Johns accompanied the search team to Sloan's office, where he interviewed Sloan's business partner, Carl Jackman.
"Richard Sloan had become a gambler first and businessman second," said Jackman. "Lately he hadn't been much of a businessman at all, as a look at our books would show. Last week I got tired of it and made an offer to buy him out. He didn't take it seriously."
"Did he owe money to anyone you knew of?" asked Johns.
"Did he owe money to anyone you knew of?" asked Johns.
"No one I knew, but probably," was the reply. "However, killing him wouldn't get it paid back."
"Did the business have partnership insurance?"
"Yes, thank goodness," said Jackman. "The insurance compensates me, and a special rider provides for buying out his widow."
"Where were you last night?" asked Johns.

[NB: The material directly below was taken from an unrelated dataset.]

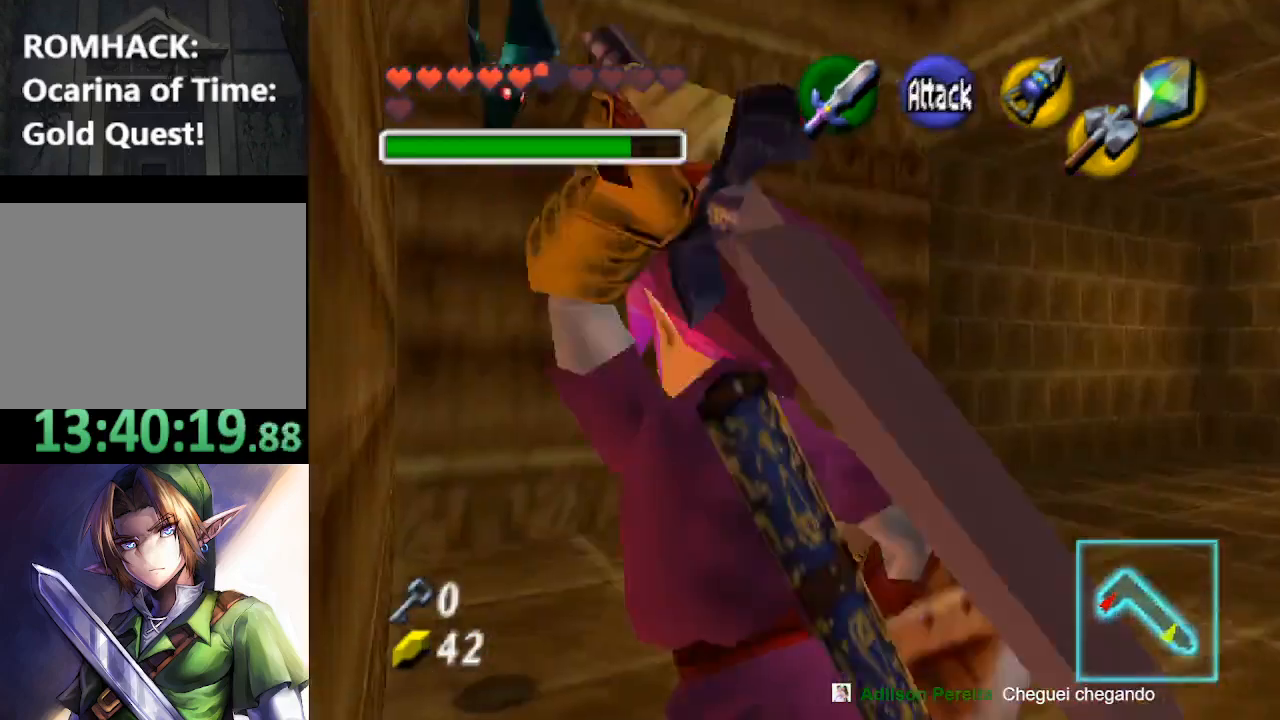
{"buttons": [], "left_stick": "up", "right_stick": "center", "events": [[67, "Y", "up"], [133, "Y", "down"], [167, "left_stick", "up"], [233, "Y", "up"]]}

"My wife and I had dinner with friends, then went to a movie. We got home around eleven, and that was it."
Forensic accountants needed three days to sort Sloan's personal and business finances. They found nothing suspicious. Sloan was definitely cash-poor from gambling losses and had been using his credit cards to keep going.
The search team had found his credit card folder on his bedroom dresser, eliminating any possibility of tracing the killer through use of the cards after his death.
Detective Johns summed up the case at a team meeting, concluding, "Our two prime suspects, the wife and the business partner, have alibis. Frank Carter seems to have no connection except he stole Sloan's shoes. We've been looking at the gambling angle, but he doesn't seem to owe any of the local loan sharks."
"Even if he did, he'd only have his arm or leg broken at worst. Probably his leg, so he could sign a check," Cliff Moore noted.
"We need a witness or a confession," said another detective.
"Or a murder scene," said Johns. "Forensics scoured the house and the office, and the fact is that the killing could have occurred at either place. Or perhaps neither.
"But I believe the solution is staring us in the face. All we need to do is shuffle the facts into the right order."
Johns went home for the day. He had dinner with his wife and a quiet evening in front of the television. He wanted to watch the Yankees beat up on the Indians, but his wife had the remote in a death grip, meaning he had to suffer sitcoms – okay because the Sloan case was on his mind. Shuffle the facts and lay them out again; do it once more; do it a third time. Seinfeld came on and Johns nearly didn't notice that Seinfeld, the show, segued straight into Seinfeld, the AMEX pitchman. But he noticed, and that was good.
Johns called his gambling veteran, spoke briefly, then arranged for Sloan's wife and the personal trainer to be picked up and brought into the station.
Johns took on Ronnie Mason, the personal trainer first. He had Mason recount events of the fateful evening, offered one small piece of logical evidence, and had the truth ten minutes later.
Sloan had been home that evening. He argued with his wife and she shot him. She then called Mason, who disposed of the body. The wallet and gun were wiped, then tossed into the dumpster to make the motive look like robbery.
When confronted with Mason's statement, Helen also confessed.
The next day, Detective Johns recapped the case for his team. Probably most of them thought him a bit of a plodder. Nor were his closure stats the greatest in the department, but he'd really come through on this one.
"The clue was the credit cards," he summed it for everyone. "Nobody leaves home without them." He chose not to mention that Seinfeld had dealt him the hole card.